2 Maccabees 15:20 Everyone was waiting to see who would win the battle. The enemy troops were already moving forward, with their cavalry on each side of them, and their elephants placed in strategic positions. 21 Judas Maccabeus looked at the huge enemy force, the variety of their weapons, and their fierce elephants. Then he raised his hands toward heaven and prayed to the Lord, who works miracles, because he knew that the Lord gives victory to those who deserve it, not to those who have a strong army.

So I believe that the saints of the first century were taught to wait expectantly, prepared for the arrival of the messiah and his army coming to judge Jerusalem because the believers were beleaguered by persecution by the Jews:

[2Th 1:5-8 KJV] 5 [Which is] a manifest token of the righteous judgment of God, that ye may be counted worthy of the kingdom of God, for which ye also suffer: 6 Seeing [it is] a righteous thing with God to recompense tribulation to them that trouble you; 7 And to you who are troubled rest with us, when the Lord Jesus shall be revealed from heaven with his mighty angels, 8 In flaming fire taking vengeance on them that know not God, and that obey not the gospel of our Lord Jesus Christ:

In conjunction with Christ's parousia, Paul mentions "our gathering to him":

[2Th 2:1 NLT] 1 Now, dear brothers and sisters, let us clarify some things about the coming [parousia] of our Lord Jesus Christ and how we will be gathered to meet him.

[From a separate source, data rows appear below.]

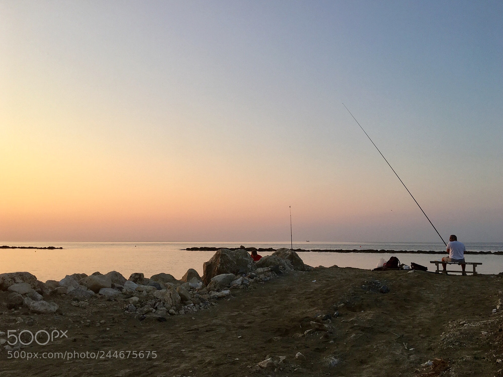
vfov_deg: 46.8
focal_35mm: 30
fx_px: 436
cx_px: 247
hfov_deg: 60.0
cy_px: 185
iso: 25
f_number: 2.2
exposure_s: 1/538
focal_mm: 4.15
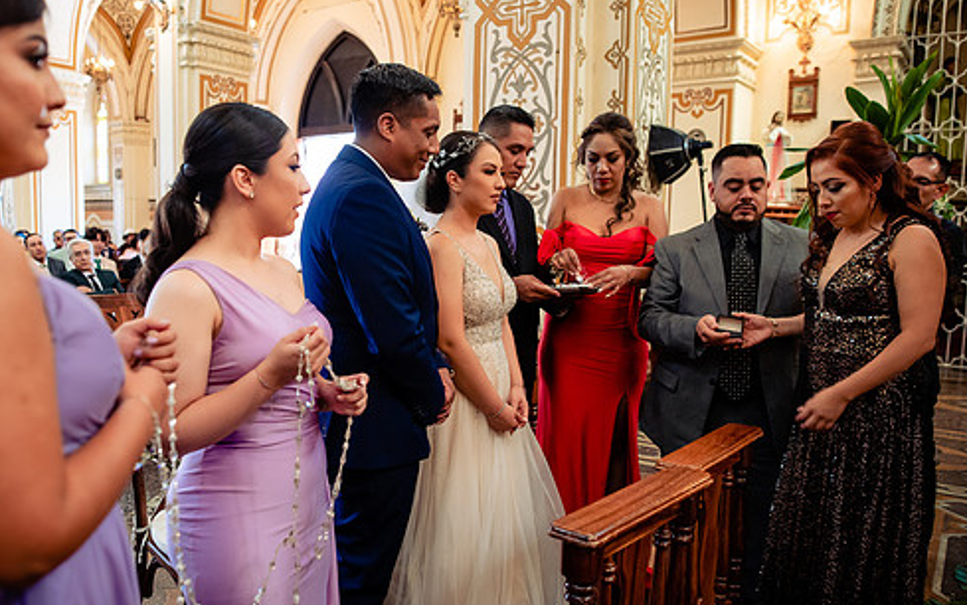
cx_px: 399
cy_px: 309
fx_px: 765
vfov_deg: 43.2
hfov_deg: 64.2
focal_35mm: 29
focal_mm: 24
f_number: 2.8
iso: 1250
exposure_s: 1/100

Paul describes the order of the rapture of the saints in two steps:

[1Th 4:13-18 KJV] 13 But I would not have you to be ignorant, brethren, concerning them which are asleep, that ye sorrow not, even as others which have no hope. 14 For if we believe that Jesus died and rose again, even so them also which sleep in Jesus will God bring with him. 15 For this we say unto you by the word of the Lord, that we which are alive [and] remain unto the coming of the Lord shall not prevent [IE: "precede"] them which are asleep. 16 For the Lord himself shall descend from heaven with a shout, with the voice of the archangel, and with the trump of God: and the dead in Christ shall rise first: 17 Then we which are alive [and] remain shall be caught up together with them in the clouds, to meet the Lord in the air: and so shall we ever be with the Lord. 18 Wherefore comfort one another with these words.

So when the messiah and his army appear in the sky above Jerusalem the dead in Christ will be awakened by a Shofar call to war:

[Zec 9:14 NASB] 14 Then the LORD will appear over them, And His arrow will go forth like lightning; And the Lord GOD will blow the trumpet, And will march in the storm winds of the south.

Those found worthy at his arrival join him in battle:

[Rev 17:14 KJV] 14 These shall make war with the Lamb, and the Lamb shall overcome them: for he is Lord of lords, and King of kings: and they that are with him [are] called, and chosen, and faithful.